__Çalışmanın amacı__
Aşağıdaki ekonomik krizler ve FED faizleri konulu metni kaldığı yerden sürdürün.

__Okuma parçası__
Aslında biz alışıktık krizlerle yaşamaya. Benim hatırladıklarım 1990 sonrasında 3-5 yılda bir kriz patlıyor olmasıydı. Patlamasa bile birileri devamlı “kriz geliyor” derdi[1].
Ama AKP iktidarı döneminde, ekonomik kriz yaşamadık. Aksine, dünya krizden kıvranırken 2008’de bile zamanın başbakanı Tayyip Erdoğan’ın deyimi ile “teğet geçti”
Bu nasıl oldu? Kemal Derviş’in reçetesi mi müthişti? AKP ekonomi yönetimi mi çok başarılıydı? Aslında bu soruları önümüzü görmek için soruyoruz; önümüzde kriz var mı?
Bugünün dünya ve üretim devi, herkesin korktuğu ekonomi mucizesi Çin’deki Borsa krizi ne anlama geliyor? Yunanistan neden kriz yaşadı? Ya da şu ekonomi alanındaki herkesin diline pelesenk olmuş “FED Faizleri Yükselecek” ne anlama geliyor?
Bunlar bizi nasıl etkiler?
AKP ekonomiyi iyi mi yönetmişti yoksa sıcak paranın yayılma yeri aradığı bir dönemde sadece şanslı mıydı? Faiz yükselterek (ama maliyetini bize yükleyerek] mi günü geçirdi?
Ekonomistler ya da Borsacılar Zaman Kaybetmesin
1 yıldır ortamda FED Faizleri ile ilgili korkulu bir beklenti olduğunu görüyoruz. Bizim ekonomistler de, FED Faizi demeden konuşmaya başlamıyorlar. Herkesin borsadan ya da ekonomiden derinlemesine anlaması gerekmiyor ama ekonomist olmasak da, bu gelişmeler hepimizi etkiliyor.
Ortalıkta “sıcak para”, “faiz lobisi” gibi tanımlamalar sık sık kullanılıyor, “ekonomimiz sıcak para nedeniyle rahattı. Şimdi ekonomik kriz geliyor” diyorlar.

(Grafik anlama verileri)

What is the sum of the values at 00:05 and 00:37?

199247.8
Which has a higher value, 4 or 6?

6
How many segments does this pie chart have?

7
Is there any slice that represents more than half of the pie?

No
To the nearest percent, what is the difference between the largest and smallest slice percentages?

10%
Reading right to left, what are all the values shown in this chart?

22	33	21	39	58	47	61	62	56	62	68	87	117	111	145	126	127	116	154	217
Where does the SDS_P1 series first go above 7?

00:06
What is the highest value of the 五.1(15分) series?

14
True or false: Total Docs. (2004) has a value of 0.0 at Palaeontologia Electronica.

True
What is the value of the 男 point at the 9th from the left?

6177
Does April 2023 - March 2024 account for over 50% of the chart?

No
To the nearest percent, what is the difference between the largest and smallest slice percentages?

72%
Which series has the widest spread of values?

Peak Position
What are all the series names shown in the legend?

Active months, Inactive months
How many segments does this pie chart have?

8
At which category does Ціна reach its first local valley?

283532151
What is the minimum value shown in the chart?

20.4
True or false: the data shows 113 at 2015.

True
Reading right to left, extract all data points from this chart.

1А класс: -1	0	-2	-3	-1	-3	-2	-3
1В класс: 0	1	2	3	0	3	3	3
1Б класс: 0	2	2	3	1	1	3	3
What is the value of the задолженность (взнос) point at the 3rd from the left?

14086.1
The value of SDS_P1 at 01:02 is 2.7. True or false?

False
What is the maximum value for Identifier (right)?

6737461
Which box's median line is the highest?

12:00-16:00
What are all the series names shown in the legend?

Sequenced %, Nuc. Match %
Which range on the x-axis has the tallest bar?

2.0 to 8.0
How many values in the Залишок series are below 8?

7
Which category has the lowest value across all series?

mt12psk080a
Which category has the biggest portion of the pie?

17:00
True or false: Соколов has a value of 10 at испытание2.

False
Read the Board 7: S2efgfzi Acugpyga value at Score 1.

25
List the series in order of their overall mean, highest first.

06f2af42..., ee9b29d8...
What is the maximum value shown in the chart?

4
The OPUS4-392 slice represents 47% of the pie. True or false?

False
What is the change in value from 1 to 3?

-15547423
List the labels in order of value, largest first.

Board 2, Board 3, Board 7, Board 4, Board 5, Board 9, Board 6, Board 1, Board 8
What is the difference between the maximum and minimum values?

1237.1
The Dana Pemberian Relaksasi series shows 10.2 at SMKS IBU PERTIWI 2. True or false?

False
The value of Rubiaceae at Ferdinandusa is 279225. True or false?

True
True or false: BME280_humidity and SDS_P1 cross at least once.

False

__Yazılı yanıt__
Bütün bunları, “ne oluyor ve neden?” çerçevesinde ilgili kişilere sorduk. Bu yazı “borsa”dan ya da “ekonomi”den iyi anlayanlar için değildir. Bu bizim gibi, ekonomist ve borsacı olmayanlar içindir. Kısa, fazla derinliği olmayan ve özet bilgidir. Baştan söyleyelim. Derin bilgisi olanlar okuyup zaman kaybetmesin.
Bu yazıyı, “faiz lobisi”, “Fed Faizi” vsvs gibi bir sürü kavramın anlaşılamayan ya da kaybolmuş anlamını resetlemek ve en başa almak için yazdık.
Çin Borsasında Sorun Nedir?
En ilginç ve yeni gelişme ile başlayalım; Günümüzün en önemli üretici güçlerinden birisi olan Çin bir süredir borsasındaki sıkıntılarla uğraşıyor. Biz üretici ülkelerin bu sıkıntıyı çekmeyeceğini sanıyorduk.
Çin borsası henüz kasım 2014’de yabancılara açıldı. Çin borsası ile ilgili sıkıntının yasımalarını okursanız, dinlerseniz, bu işten zarar görecek olan yabancı yok diyorlar.
Ancak problem ve herkesin ilgilendiği nokta şu; eğer Çin pazarı ve dolayısıyla üretimi, bu olay sonrasında durgunluğa uğrarsa, bu dünyaya yansıyabilir. Bu panik yayılırsa da sıcak para tüm ‘emerging market’ten kaçabilir. Dünya çapında bir durgunluk olabilir.
Yazılanlara bakarsak, Çin’in borsasının asıl nedeni “tecrübesizlik”. Uzmanlara göre önce çok şişmişti, şimdi iniyor[2][3].
Uzmanlar; “Çin’deki borsanın düşmesinden değil, bu düşmenin yaratacağı panik ile Çin’in ekonomik yavaşlama riskinden korkun. Ekonomik yavaşlamadan ötürü batıdaki para kaçarsa, bu olay tüm dünyayı etkiler” diyorlar.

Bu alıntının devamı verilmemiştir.